There is no better way to really get under the skin of Asia than interacting with local people during your stay. This can seem daunting at first, but if you follow some of the tips below we guarantee you’ll be haggling like a pro and ordering your favourite street-food dishes with confidence by the end of your trip!
Here are our top tips for interacting with locals while in Asia:
- Try a homestay
Staying with a local family is a fantastic way to interact with local people while travelling in Asia. Not only will you be contributing to the local economy, but you’ll gain an insight into local life few travellers will ever get to see. The accommodation standard might be a little more basic, but worth it for a unique and humbling experience.
- Order street-food
Sampling street-food is a great way to interact with local people. Rather than eat in large, characterless restaurants, give family-run local places a try and enjoy a tasty meal cooked fresh for a fraction of the cost. Delicious must-try dishes, such as ‘com ga’ (chicken rice) in Vietnam or delicious ‘Kao Soi Gai’ (deep-fried noodles) in Thailand are much more authentic from roadside stalls than restaurants, so fill up on these local dishes.
- Practise your haggling
Haggling is as much a social-experience as it is about actually making a purchase. Don’t be shy, vendors expect travellers to haggle and will appreciate you giving it a go. By the end of your trip, you’ll be buying everything from bananas to bamboo lanterns like a pro. Just remember to leave enough room in your suitcase!
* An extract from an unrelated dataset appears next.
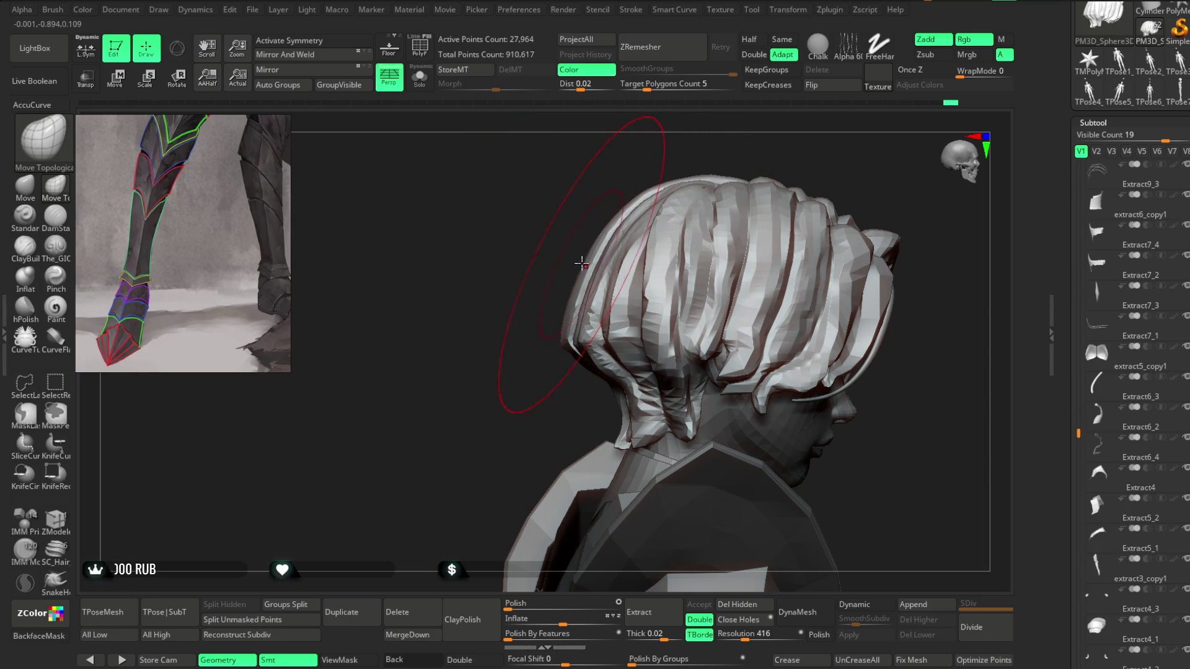
pyautogui.moveTo(559, 267); pyautogui.dragTo(548, 292)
- Book some immersive experiences
Booking a full or half day immersive experience is a great way to make sure you get the most out of your trip, and truly get involved in local life. From market tours to basket weaving, cycling adventures to boat rides, do your research and investigate the best immersive excursions so you can jump right in when you arrive. Plus, if you’re travelling solo, taking a class tour is a great way to meet fellow travellers.
- Learn the lingo
Getting by without knowing the local language is certainly possible, but making the effort with a few key phrases will pay dividends and you’ll get more out of your trip. Take a phrasebook with you, and keep it handy for impromptu purchases or ordering in a restaurant. Pictorial ones are best! If you learn nothing else, the word for ‘cheers’ will go down well when ordering drinks in a bar. In Vietnamese it’s “Mot, Hai, Ba, Yo!” which translates as ‘One, Two, Three, Cheers!’ and in Cambodia it’s simply “Jul mouy!” Give it a try!